_EXERCISE AIM_. Give back exactly the lines of the data below, starting with the line that has "Fig. 3. Schematic" and going on through the line that has "Table 1. Performance evaluation of inception".

_Stored data entries_.
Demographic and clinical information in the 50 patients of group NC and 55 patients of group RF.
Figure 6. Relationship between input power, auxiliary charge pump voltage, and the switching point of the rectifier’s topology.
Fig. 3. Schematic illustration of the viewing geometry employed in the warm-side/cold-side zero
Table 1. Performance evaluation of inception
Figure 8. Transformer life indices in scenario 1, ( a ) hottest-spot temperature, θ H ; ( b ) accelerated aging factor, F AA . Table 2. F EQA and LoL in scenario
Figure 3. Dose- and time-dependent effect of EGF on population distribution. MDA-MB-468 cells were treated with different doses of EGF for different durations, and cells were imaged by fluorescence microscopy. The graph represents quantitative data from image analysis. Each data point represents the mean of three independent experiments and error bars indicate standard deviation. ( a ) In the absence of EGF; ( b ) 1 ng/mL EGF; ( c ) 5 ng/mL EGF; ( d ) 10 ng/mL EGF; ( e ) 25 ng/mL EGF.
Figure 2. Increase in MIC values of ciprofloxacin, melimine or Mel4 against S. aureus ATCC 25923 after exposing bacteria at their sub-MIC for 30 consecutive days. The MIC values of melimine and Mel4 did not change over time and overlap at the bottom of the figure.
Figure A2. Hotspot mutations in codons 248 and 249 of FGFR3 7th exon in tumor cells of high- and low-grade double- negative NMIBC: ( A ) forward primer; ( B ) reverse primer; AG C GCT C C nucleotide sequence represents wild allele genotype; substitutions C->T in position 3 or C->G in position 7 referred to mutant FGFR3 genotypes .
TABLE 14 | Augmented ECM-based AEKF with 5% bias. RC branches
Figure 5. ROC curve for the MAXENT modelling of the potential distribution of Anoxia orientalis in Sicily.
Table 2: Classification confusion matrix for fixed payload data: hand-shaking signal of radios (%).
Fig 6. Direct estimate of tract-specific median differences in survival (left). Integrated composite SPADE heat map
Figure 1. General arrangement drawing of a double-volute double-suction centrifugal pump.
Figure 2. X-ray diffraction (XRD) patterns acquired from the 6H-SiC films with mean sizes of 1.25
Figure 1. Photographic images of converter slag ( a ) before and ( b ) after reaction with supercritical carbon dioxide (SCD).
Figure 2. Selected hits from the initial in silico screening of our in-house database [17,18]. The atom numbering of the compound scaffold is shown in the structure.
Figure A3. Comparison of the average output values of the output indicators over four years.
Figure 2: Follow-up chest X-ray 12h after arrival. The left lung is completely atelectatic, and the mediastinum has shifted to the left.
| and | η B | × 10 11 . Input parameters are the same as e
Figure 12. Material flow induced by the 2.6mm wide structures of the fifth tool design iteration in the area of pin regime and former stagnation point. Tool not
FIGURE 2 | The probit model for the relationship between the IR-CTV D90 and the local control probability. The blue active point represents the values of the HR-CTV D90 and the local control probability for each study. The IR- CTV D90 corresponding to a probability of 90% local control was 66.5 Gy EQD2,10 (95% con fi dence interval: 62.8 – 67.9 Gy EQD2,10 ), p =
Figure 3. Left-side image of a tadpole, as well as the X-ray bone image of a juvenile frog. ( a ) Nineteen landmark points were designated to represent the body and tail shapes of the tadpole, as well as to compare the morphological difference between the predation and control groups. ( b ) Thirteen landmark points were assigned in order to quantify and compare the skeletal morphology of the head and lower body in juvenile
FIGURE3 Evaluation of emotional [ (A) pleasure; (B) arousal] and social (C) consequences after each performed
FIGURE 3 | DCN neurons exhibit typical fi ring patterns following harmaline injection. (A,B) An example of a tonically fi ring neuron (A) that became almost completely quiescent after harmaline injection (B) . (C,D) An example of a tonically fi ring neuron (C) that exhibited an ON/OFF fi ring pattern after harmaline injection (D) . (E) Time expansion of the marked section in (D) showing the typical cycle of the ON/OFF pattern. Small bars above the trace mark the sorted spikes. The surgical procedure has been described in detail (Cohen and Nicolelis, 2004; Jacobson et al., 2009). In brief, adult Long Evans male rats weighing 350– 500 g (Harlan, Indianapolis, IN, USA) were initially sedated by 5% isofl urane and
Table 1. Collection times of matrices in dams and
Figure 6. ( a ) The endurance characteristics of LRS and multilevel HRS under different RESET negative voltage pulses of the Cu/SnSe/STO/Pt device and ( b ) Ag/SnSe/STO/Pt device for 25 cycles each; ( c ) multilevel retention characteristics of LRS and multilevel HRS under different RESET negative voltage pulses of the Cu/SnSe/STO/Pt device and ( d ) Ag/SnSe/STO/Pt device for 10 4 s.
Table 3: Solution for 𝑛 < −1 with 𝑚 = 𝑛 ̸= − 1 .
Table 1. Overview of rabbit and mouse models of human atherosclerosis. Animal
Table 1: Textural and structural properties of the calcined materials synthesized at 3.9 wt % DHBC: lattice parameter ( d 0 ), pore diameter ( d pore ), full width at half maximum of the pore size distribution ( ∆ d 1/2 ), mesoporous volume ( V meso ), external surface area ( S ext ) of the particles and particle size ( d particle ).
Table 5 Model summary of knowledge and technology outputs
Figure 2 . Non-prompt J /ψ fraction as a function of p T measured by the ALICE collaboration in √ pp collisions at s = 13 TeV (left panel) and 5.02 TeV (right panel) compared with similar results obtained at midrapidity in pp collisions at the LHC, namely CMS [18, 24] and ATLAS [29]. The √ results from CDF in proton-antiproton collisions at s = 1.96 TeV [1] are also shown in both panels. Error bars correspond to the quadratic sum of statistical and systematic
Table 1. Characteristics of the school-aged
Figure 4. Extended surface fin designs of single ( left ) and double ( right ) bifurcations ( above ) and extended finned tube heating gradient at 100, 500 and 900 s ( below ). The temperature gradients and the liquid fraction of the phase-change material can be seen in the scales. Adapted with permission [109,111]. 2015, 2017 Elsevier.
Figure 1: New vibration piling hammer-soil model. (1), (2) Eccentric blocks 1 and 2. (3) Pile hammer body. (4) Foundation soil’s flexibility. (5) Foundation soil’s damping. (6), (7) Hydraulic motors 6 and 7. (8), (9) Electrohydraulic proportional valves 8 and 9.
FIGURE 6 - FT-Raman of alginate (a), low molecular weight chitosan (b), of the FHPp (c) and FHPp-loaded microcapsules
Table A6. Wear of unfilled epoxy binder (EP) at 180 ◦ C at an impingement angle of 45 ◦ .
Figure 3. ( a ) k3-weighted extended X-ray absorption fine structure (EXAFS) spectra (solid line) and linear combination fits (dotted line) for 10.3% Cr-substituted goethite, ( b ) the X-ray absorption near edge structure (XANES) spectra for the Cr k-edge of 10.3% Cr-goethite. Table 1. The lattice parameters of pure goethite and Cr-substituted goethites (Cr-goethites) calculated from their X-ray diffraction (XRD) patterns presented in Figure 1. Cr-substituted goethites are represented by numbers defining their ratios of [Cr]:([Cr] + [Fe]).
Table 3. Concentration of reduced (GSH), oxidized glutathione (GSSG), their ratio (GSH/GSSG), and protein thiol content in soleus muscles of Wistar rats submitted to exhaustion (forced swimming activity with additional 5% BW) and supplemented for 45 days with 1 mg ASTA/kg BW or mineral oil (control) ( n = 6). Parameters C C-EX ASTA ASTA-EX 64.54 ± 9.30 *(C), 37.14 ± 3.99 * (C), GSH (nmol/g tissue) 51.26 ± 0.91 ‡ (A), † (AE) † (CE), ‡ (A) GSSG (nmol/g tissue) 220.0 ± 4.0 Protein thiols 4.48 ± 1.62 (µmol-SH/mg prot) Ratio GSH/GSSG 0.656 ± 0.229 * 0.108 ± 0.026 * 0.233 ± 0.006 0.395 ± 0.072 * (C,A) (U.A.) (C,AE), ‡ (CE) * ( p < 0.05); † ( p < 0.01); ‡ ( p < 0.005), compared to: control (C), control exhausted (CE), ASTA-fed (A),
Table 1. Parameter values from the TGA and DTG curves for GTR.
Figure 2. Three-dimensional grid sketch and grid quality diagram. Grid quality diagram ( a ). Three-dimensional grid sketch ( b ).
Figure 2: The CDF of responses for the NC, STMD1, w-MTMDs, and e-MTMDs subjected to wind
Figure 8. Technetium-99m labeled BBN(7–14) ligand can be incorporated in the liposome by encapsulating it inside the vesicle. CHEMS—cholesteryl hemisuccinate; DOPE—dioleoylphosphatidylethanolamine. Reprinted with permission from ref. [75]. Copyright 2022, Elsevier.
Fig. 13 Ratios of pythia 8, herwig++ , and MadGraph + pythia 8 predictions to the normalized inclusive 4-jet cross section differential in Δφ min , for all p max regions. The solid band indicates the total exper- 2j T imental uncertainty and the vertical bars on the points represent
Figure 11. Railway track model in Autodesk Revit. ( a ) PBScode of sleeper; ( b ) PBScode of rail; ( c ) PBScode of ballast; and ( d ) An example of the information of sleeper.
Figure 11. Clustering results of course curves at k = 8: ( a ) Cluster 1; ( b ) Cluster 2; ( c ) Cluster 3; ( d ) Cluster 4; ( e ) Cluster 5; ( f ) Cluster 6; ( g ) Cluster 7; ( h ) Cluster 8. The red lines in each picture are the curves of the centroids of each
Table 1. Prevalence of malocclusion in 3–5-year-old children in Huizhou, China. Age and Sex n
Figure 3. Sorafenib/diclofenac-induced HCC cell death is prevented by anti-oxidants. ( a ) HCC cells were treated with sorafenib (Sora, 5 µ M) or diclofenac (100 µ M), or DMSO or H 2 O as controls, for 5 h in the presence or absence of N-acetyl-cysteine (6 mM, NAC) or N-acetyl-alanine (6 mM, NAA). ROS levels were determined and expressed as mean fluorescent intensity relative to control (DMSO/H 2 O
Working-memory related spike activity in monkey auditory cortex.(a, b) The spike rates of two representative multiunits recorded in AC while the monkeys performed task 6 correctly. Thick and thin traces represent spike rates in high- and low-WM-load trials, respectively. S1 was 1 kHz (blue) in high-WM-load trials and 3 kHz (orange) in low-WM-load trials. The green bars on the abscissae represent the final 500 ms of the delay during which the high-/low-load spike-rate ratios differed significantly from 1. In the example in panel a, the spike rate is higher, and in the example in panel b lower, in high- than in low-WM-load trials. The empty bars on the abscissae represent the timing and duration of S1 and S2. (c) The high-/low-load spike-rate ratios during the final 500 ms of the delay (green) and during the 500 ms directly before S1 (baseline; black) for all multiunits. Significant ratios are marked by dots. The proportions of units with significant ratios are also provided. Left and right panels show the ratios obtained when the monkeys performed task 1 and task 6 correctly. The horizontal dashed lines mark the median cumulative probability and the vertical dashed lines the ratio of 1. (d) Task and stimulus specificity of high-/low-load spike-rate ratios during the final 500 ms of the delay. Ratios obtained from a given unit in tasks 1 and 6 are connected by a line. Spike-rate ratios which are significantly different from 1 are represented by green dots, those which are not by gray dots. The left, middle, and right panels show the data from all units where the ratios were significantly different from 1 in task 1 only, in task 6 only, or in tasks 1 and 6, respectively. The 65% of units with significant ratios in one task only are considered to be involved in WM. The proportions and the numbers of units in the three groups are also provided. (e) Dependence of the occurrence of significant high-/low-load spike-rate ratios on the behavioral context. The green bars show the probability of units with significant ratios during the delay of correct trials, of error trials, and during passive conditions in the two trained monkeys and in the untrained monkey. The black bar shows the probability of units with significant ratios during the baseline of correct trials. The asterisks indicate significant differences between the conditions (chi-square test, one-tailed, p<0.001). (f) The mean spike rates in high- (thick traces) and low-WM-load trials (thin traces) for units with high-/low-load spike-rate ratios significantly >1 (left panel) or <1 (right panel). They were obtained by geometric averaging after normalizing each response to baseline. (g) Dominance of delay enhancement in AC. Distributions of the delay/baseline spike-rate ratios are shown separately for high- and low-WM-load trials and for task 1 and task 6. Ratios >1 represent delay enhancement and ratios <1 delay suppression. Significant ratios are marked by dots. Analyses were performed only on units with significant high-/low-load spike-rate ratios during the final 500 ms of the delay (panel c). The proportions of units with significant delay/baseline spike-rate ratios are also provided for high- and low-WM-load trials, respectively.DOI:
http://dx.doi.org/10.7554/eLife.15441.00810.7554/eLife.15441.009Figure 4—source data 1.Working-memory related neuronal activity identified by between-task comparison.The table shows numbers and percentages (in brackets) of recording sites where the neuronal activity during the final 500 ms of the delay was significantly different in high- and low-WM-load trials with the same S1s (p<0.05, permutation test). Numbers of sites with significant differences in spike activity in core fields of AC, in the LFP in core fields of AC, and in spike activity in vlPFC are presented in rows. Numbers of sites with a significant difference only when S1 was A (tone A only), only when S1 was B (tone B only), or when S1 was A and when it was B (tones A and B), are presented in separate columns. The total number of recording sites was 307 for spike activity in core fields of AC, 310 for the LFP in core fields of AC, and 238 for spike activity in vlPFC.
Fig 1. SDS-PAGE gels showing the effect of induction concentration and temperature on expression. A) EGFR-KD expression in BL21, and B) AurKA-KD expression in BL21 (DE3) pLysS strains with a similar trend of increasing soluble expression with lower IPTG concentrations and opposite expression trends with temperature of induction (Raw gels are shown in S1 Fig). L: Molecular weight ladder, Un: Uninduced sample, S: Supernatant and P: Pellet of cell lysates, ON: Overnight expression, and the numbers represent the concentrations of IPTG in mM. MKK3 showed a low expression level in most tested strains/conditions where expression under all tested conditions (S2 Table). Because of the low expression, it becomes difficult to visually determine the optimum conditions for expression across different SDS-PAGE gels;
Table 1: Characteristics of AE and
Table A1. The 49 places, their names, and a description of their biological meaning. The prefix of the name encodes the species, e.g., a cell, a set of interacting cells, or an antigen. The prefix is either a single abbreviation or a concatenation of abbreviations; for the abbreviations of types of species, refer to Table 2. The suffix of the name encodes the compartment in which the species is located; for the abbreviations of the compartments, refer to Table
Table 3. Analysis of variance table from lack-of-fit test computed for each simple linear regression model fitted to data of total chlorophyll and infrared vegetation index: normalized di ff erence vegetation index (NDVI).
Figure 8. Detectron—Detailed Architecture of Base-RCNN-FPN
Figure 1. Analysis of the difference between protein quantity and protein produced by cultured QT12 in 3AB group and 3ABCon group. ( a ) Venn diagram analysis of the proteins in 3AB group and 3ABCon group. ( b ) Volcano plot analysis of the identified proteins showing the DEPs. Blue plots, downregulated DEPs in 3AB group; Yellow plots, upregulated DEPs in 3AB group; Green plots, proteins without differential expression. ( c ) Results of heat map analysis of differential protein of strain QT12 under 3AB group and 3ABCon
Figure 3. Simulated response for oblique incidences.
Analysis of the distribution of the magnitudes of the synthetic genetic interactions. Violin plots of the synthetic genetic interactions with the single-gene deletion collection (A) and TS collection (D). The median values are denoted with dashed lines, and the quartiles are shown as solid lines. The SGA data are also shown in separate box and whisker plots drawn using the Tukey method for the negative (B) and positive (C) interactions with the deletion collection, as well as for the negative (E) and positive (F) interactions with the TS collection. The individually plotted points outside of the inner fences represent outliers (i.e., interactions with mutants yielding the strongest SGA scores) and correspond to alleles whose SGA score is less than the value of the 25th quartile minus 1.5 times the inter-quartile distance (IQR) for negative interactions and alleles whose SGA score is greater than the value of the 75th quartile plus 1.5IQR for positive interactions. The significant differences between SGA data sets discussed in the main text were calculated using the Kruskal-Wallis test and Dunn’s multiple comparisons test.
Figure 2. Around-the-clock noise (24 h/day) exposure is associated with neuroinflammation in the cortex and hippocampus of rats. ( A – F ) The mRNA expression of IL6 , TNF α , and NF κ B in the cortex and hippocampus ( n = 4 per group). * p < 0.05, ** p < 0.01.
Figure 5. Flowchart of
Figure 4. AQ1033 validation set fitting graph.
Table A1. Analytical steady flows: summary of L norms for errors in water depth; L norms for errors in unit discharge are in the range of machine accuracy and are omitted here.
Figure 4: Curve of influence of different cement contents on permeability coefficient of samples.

_OUTPUT OF THE EXERCISE_.
Fig. 3. Schematic illustration of the viewing geometry employed in the warm-side/cold-side zero
Table 1. Performance evaluation of inception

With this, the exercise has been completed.